**Exercise brief:** Please write out exactly the line containing "mouse_move(520, 251)" below and every line after it, through the last one, but leave out any pictures.

**Extracted records:**
= Beginning of Section =
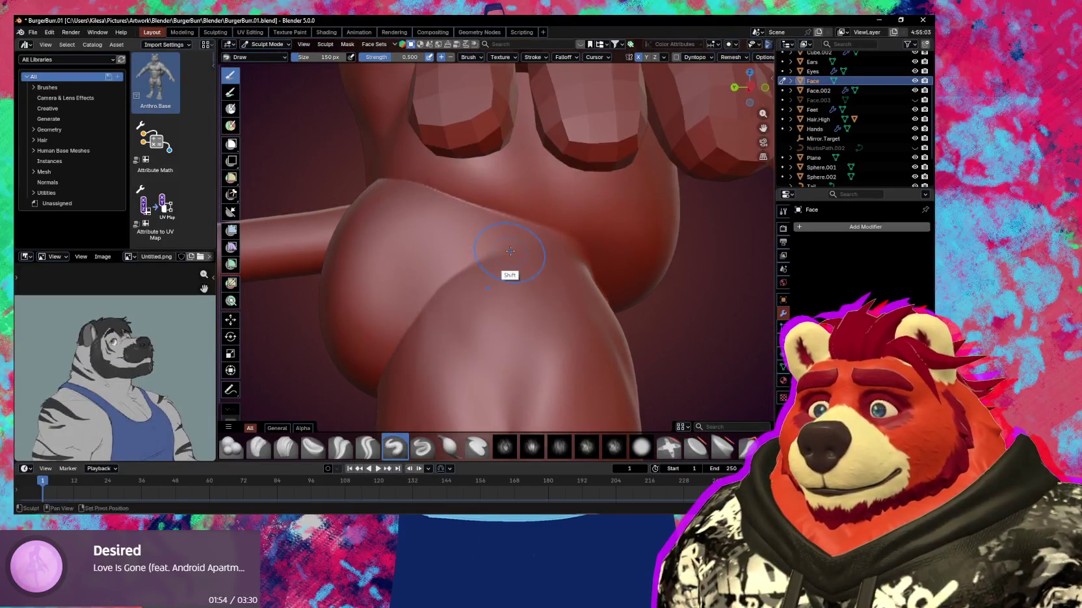
middle_click_drag(420, 300, 478, 264, "shift")
mouse_move(442, 303)
middle_mouse_down()
mouse_move(478, 248)
mouse_move(520, 251)
mouse_move(488, 314)
mouse_move(513, 311)
mouse_move(470, 302)
mouse_move(490, 285)
mouse_move(510, 329)
mouse_move(480, 284)
middle_mouse_up()
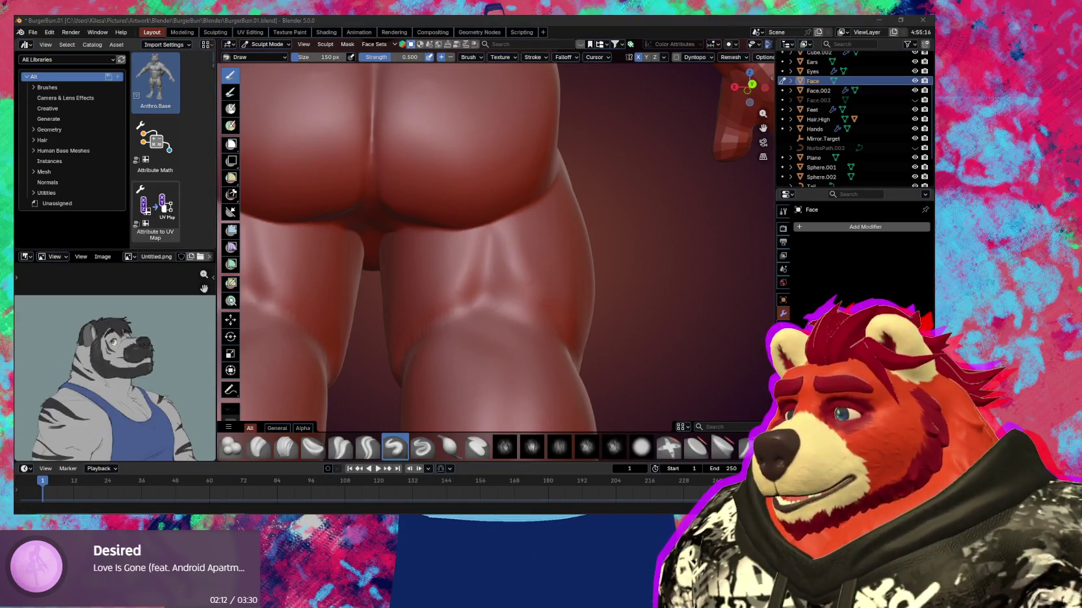
middle_click_drag(473, 265, 484, 249)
= End of Section =
**Answer for the task:**
mouse_move(520, 251)
mouse_move(488, 314)
mouse_move(513, 311)
mouse_move(470, 302)
mouse_move(490, 285)
mouse_move(510, 329)
mouse_move(480, 284)
middle_mouse_up()
middle_click_drag(473, 265, 484, 249)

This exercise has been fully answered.